There are many ways to get business capital. For example, you can start by saving money, selling assets, borrowing from banks, or even looking for investors.
Of all the options for obtaining business capital, perhaps many think that finding and getting investors is the most difficult.
This may be true in certain situations. But in other cases, you will be surprised how easy it is to find investors. Especially if you know how to find investors.
4 Ways to Find Investors for Business Capital
1. Getting Investors through Peer to Peer Lending (P2P lending)
You can get business capital loans through a pool of investors in peer to peer lending (P2P lending).
P2P lending is a new alternative that entrepreneurs can take advantage of, to get capital loans through a platform that brings together entrepreneurs and investors. This method is widely used to help develop small and medium enterprises (UKM).
So the way P2P lending works is first of all loan applicants (business actors) will apply for loans through an online site platform. After making the application form and filling in the data, the platform will then check the borrower's data and then forward it to the lender (investor).
2. Looking for Investors with Venture Capital
Venture capital is initial capital provided by private investors or specialized financial institutions to fund young businesses. For example, you are just starting a startup business.
The source of finance from this venture capital company is usually obtained from a collection of pension funds, capital from insurance companies, endowments, or wealthy private investors.

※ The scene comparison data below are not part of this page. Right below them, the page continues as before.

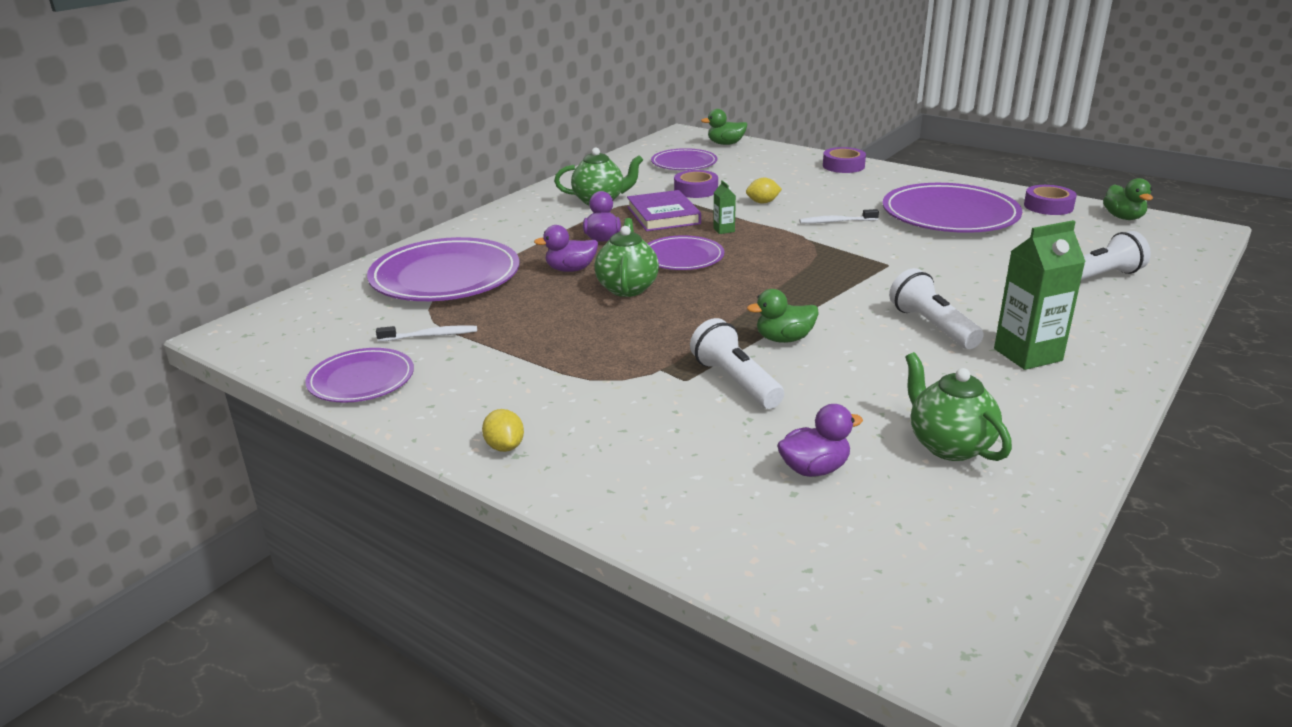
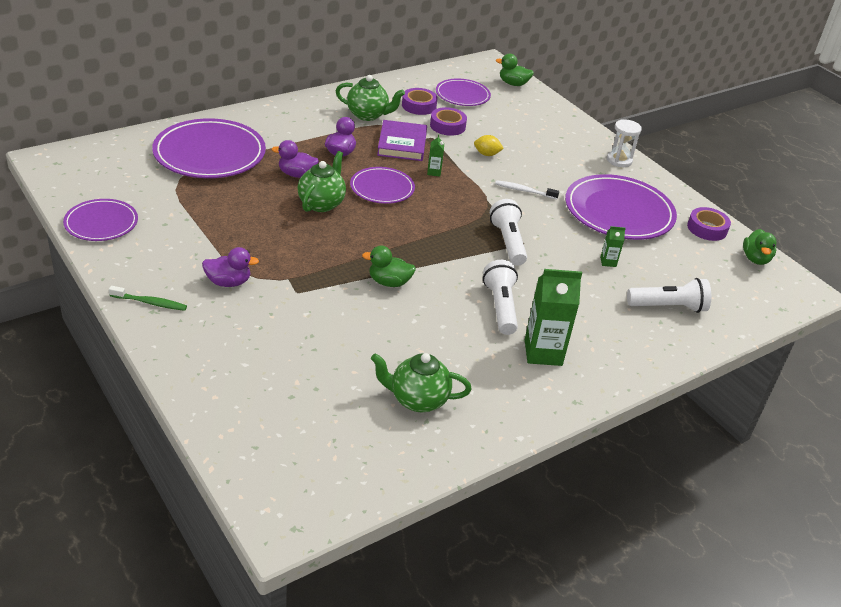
camera: 15 degrees right, 10 degrees up
(430, 336) = (165, 202): white toothbrush -> none
(505, 447) = (150, 303): yellow lemon -> green toothbrush
(735, 382) = (327, 305): white flashlight -> white flashlight (508, 242)
(814, 469) = (318, 385): purple duck -> purple duck (228, 282)
(843, 166) = (585, 136): purple tape -> purple tape (419, 106)
(899, 176) = (619, 160): none -> white hourglass
(949, 445) = (417, 400): green teapot -> green teapot turned 75 degrees counterclockwise
(991, 257) = (608, 262): none -> green carton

Businesses that get venture capital injections are usually businesses that are considered very potential and can develop in the future. Or brilliant new ideas that will one day become big business.
3. Acquiring Investors with Equity Crowdfunding
Equity crowdfunding is a process of raising or raising funds intended to finance a business from a number of investors using an online platform.

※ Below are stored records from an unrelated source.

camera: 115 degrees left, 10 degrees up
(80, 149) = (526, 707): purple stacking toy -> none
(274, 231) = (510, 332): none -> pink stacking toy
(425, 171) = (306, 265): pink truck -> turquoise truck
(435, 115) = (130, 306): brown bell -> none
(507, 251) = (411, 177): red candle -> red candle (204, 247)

At first glance, equity crowdfunding does have something in common with P2P lending. What distinguishes it is that if P2P lending lends funds to business actors, then equity crowdfunding is funding the business in the form of stock investment (stock investors).

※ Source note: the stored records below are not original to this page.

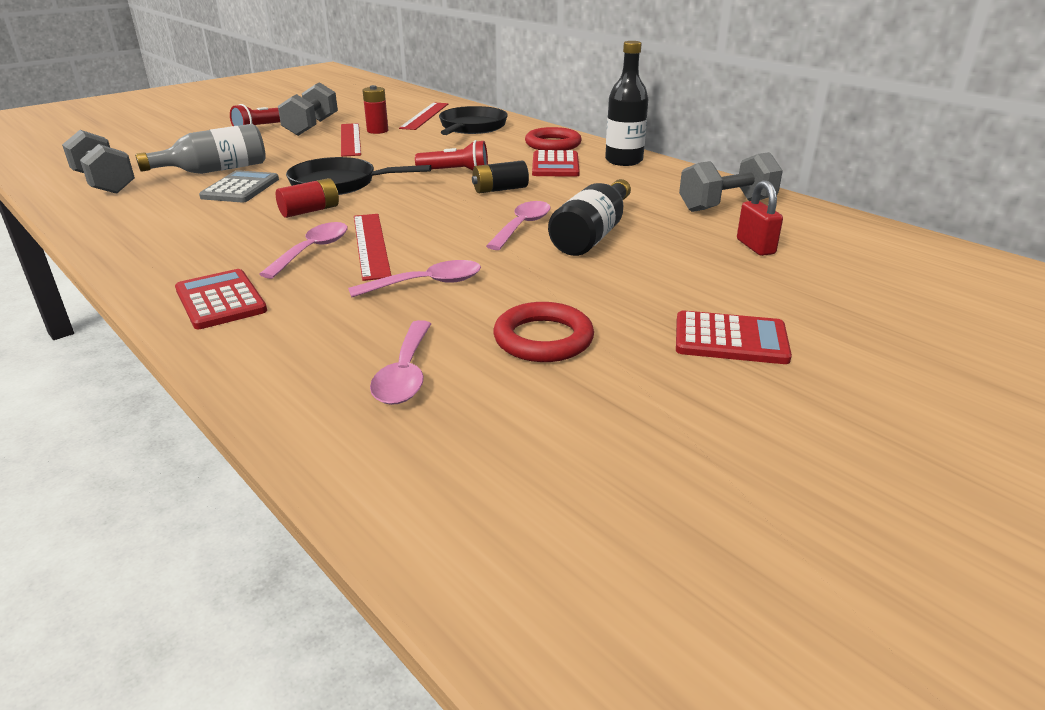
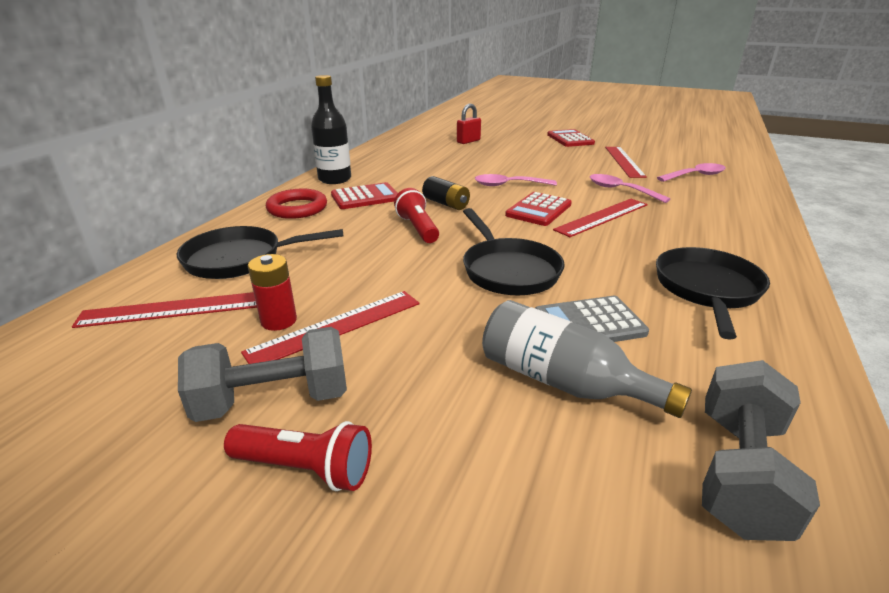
camera: 115 degrees left, 0 degrees up
(193, 235) = (707, 290): none -> black pan
(220, 300) = (741, 233): red calculator -> red calculator (538, 210)
(310, 211) = (584, 259): red battery -> none
(312, 250) = (641, 231): pink spoon -> none
(543, 339) = (624, 161): red ring -> red ruler
(592, 235) = (498, 169): black bottle -> none
(727, 205) = (411, 149): grey dumbbell -> none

In simple terms, the way equity crowdfunding works is to bring together investors or investors with recipients of capital (business actors who need capital). Later, these investors will invest their funds in a business or project with a certain profit sharing system.
4. Seeking Business Capital from Angel investors
Angel investors are a way of looking for private investors that are carried out by startup entrepreneurs or other new businesses that have connections to people who have wealth.
As the name implies, which means angel investor, the investors of this angel investor are family, relatives, friends, or relatives of entrepreneurs who are short of capital.
Getting capital from this angel investor is indeed easy. First you must have a good business proposal.
Of the four ways to find investors above, you can adjust your choice to the business conditions you are developing.